Obama has done everything (and worse) on Syria which he criticised George Bush of doing on Iraq. He has decided on a military strike based on intelligence he has neither shared with allies nor with other global players like Russia.

He has ignored the UN Security Council in favour of unilateral action. He is committing US treasure in a conflict where there is no clear American interest at stake. Finally the US does not even have a “coalition of the willing” like Bush had and its poodle, Britain, has opted out of the war.

Of course intervention is understandable from a moral perspective. It may be dangerous for the world to watch a government use chemical weapons against its citizens and get away with it. But this moral justification is hypocritical.

There are many regimes doing bad things or even worse to their citizens than Syria and some of them are being supported by America. Therefore, this holier-than-thou attitude of the West can only be bought by the uninitiated. And if the issue is of international law, then Obama should seek the approval of the UN Security Council, which he has ruled out.

It is possible that Obama is betting on no intervention. A sign of this was his decision to seek congressional approval for the military strike. If congress refuses as the UK parliament did, it will have provided Obama with some face-saving exit out of his red line threats. Yet the US president has already said that although he will seek Congressional approval, he does not actually need it.

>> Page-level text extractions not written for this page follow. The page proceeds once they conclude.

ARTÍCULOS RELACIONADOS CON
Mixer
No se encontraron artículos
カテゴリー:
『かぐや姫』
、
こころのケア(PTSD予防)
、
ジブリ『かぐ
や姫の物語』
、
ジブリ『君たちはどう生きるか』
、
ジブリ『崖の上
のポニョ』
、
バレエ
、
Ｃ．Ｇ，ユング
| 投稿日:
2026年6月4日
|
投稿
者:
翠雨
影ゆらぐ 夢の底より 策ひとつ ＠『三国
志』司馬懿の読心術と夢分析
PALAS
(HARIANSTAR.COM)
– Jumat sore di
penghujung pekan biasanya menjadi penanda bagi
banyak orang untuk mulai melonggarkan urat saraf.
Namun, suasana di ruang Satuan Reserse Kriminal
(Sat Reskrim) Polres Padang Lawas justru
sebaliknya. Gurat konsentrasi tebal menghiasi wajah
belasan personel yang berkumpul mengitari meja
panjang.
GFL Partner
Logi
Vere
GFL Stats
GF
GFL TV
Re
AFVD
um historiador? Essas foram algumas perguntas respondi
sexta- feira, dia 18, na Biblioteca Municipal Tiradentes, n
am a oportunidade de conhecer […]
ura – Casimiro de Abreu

He made it clear that he has already made the decision on a military strike and that it can happen “tomorrow or next week.” So what is Congressional approval for if he has already decided?

Obama’s blunders in Syria are actually a failure of imagination. There is a path to a solution although difficult to craft. It is seeking a political settlement to Syria’s intractable armed conflict.

I am not a fan of internationally negotiated peace agreements because they rarely work. But Syria is worth a try because both sides seem to have fought themselves to a stalemate. It is therefore possible that the warring factions can find some form of political accommodation more attractive than continued combat.

America and her allies need to begin looking at Iran, China and Russia, not as spoilers, but as strategic allies. America needs to understand the fears and temptations of these stakeholders, rather than pursue its own vision in Syria.

What is driving their policy? How can their interests be reconciled with those of America and her allies? Russia and Iran seem to have a close relationship with the Syrian government. They can persuade Assad to accept a deal.

America can also persuade her confederates in Syria’s opposition to do the same. This will isolate forces allied to Al Qaeda. So far, Obama has been demonising Russia and Iran.

Yet he is the same man who promised during his 2008 campaign that he would seek to work with others. In demonising Russia and Iran, he has made himself part of the problem rather than part of a solution.